3 Replies to “Does the Paris Agreement Open the Door to Geoengineering?”

  1. Just how engineering the dimming of the sun which powers photosynthesis, the most potent part of CO2 ecology, will improve things is a dubious issue. The only way such solar dimming engineering can be presented is if one leaves photosynthesis out of the equations. That is an engineers prescription for chaos.

    On the other hand there are safe, simple, sustainable, immediately deployable, and best of all very inexpensive methods of enhancing photosynthesis on this blue planet. The new Paris Accord very specifically endorses, even demands, the enhancement of natural photosynthesis by restoring plant life in trees and in seas.
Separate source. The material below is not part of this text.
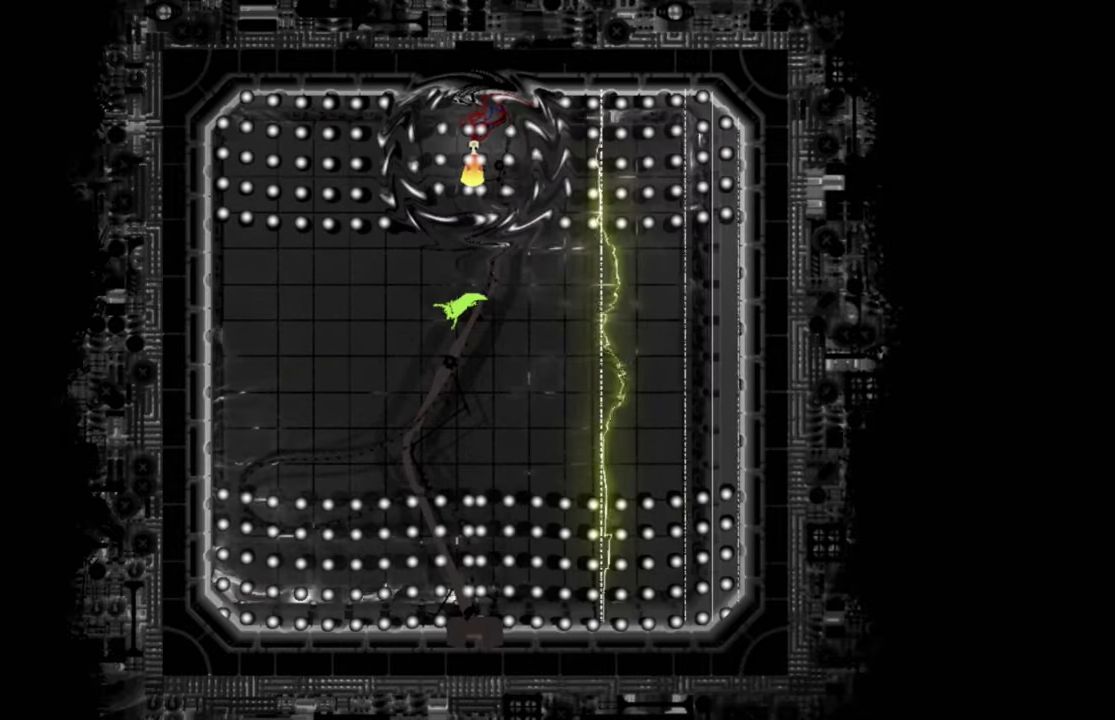
{"keys": [], "events": []}
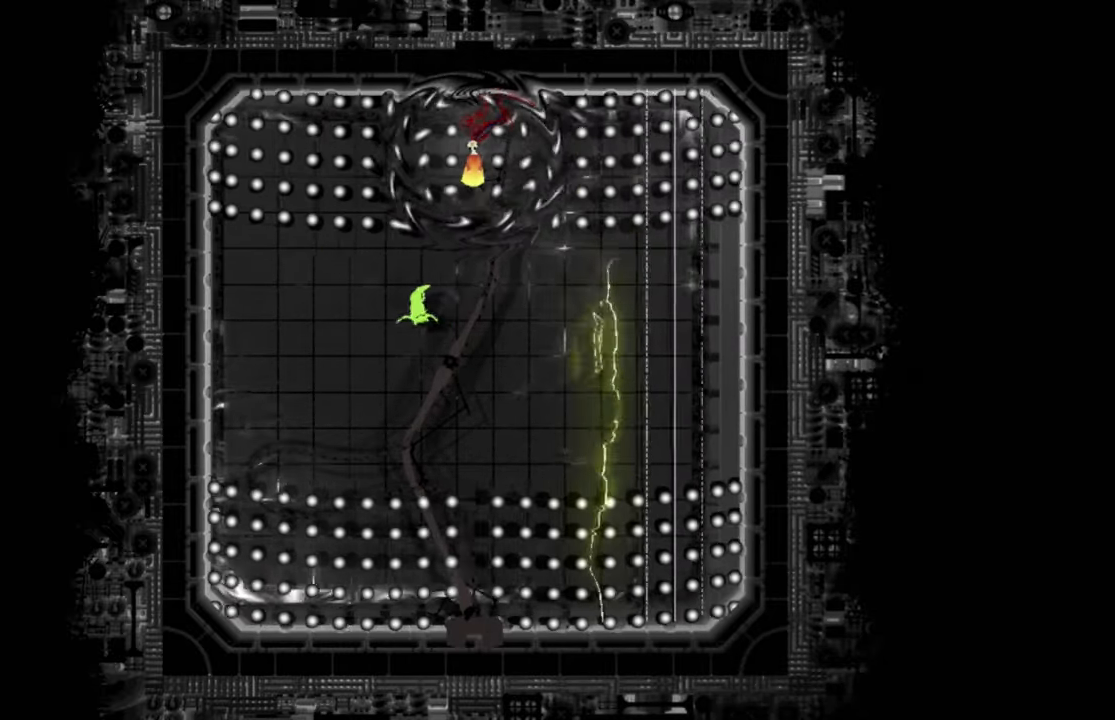
{"keys": ["j", "right"], "events": [[300, "right", "down"], [501, "j", "down"]]}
    My work, the largest trial of ocean pasture restoration covering nearly 50,000 sq. km in 2012 in the N Pacific, showed that the potency and immediacy of restoring nature simply works! While some say the proof is in the pudding I can do one better as from my restored ocean pasture the largest catch of salmon in Alaska history was produced. Where 50 million Pink Salmon were expected to be caught the following year in Alaska, that would be a fantastic catch, instead 226 million Pink salmon were caught. Today scores of millions of meals of that healthy salmon are being served to needy American kids in the USDA food aid programs courtesy of the incredible surplus of salmon that thrived and survived on their revived ocean pasture and were caught. Ask any of those kids whether they believe repurposing hundreds of millions of tonnes of CO2 into the fish they are surviving on was a good idea.

    While the tens of thousands of delegates in Paris are to be praised for their efforts, and raising the goal of spending trillions of dollars over coming yeas to control and repurpose CO2 is perhaps a good thing. Better is simply doing the lions share of the work right now at a cost of a mere millions of dollars per year. At a cost of those few millions of dollars per year many billions of tonnes of our menacing CO2 will be repurposed into ocean life itself. In the bargain billions of additional fish will swim into our nets and onto the plates of people in need helping to end world hunger.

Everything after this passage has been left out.